60-61 - "Ey Âdemoğulları! Şeytana tapmayın, o size apaçık bir düşmandır ve bana kulluk edin, doğru yol budur, diye size and vermedim mi?" (buyurulacak)
62 - Böyle iken o sizden birçok nesilleri yoldan çıkardı. Ya o zaman düşünmüyor muydunuz?
63 - İşte bu size vaad edilen cehennemdir.
64 - Bugün yaslanın ona bakalım inkâr ettiğiniz için.
65 - Bugün biz onların ağızlarını mühürleriz de neler kazandıklarını bize elleri söyler, ayakları da şahitlik eder.
66 - Hem dileseydik gözlerini üzerinden silme kör ediverirdik de yola dökülürlerdi.

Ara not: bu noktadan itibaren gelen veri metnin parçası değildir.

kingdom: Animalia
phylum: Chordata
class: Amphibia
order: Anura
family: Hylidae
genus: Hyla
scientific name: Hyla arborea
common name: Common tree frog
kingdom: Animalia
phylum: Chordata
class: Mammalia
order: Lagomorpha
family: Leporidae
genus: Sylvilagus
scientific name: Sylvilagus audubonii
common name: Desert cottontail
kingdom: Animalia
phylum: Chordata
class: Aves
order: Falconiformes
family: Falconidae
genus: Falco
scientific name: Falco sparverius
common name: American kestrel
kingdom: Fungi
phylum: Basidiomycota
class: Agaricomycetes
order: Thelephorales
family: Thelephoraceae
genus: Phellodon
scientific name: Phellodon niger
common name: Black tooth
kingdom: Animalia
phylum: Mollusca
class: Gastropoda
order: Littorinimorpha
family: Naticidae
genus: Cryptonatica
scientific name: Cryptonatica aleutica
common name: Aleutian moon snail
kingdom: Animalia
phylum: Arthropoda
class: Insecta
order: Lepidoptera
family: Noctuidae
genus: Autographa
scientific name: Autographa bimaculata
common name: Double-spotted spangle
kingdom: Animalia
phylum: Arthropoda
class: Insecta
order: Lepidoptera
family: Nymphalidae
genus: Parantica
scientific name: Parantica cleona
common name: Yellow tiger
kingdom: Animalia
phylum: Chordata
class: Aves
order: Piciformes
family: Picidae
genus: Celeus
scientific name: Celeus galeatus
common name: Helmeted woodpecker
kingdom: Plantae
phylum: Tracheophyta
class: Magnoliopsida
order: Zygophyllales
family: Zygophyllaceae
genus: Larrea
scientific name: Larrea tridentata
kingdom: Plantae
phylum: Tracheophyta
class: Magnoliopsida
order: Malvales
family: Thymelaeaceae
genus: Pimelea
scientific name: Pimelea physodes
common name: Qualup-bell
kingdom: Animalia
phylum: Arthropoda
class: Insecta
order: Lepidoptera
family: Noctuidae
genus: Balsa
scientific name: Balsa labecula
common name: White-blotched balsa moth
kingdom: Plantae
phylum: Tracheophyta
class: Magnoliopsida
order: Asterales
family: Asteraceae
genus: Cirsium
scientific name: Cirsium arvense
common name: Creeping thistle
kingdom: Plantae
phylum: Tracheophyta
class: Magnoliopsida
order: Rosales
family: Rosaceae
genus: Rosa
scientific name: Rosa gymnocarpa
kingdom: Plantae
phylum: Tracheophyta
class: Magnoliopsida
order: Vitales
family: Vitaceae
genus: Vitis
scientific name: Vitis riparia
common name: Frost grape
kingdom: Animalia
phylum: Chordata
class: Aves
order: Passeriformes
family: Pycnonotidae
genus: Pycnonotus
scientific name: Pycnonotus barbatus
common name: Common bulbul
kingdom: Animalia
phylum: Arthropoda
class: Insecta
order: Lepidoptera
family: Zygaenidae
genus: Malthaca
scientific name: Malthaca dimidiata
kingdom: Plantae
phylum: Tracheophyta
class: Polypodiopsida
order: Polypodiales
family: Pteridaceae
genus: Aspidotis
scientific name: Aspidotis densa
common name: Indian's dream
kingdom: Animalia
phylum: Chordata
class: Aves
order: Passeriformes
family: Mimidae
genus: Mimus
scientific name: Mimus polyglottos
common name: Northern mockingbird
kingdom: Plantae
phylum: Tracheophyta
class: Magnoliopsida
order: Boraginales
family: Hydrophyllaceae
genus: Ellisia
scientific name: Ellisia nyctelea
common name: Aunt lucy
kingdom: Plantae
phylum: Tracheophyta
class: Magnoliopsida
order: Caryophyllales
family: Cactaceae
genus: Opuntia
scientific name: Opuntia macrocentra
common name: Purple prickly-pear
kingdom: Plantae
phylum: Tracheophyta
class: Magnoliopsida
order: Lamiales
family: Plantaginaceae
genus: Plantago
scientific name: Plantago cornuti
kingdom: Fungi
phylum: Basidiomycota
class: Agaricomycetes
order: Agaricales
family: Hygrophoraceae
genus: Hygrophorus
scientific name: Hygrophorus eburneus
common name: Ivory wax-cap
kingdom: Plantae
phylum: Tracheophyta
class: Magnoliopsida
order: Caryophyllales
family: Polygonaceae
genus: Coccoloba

Fakat nereden görecekler?
67 - Yine dileseydik oldukları yerde kılıklarını değiştirirdik de ne ileri gidebilirlerdi, ne de geri dönebilirlerdi.
68 - Bununla beraber kimin ömrünü uzatıyorsak, yaratılışta onu (güç ve kuvvetini alarak) tersine çeviriyoruz. Hâlâ akıllanmayacaklar mı?
69 - Biz ona şiir öğretmedik. Bu ona yaraşmaz da... O sadece bir öğüt ve apaçık bir Kur'ân'dır.
70 - (Bu), diri olanları uyarmak ve kâfirlere de azab sözünün hak olması içindir.
71 - Şunu da görmediler mi: Biz onlar için kudretimizin meydana getirdiklerinden birtakım hayvanlar yaratmışız da onlara sahip bulunuyorlar.
72 - Onları, kendilerinin hizmetine vermişiz de, hem onlardan binekleri var, hem de onlardan yiyorlar.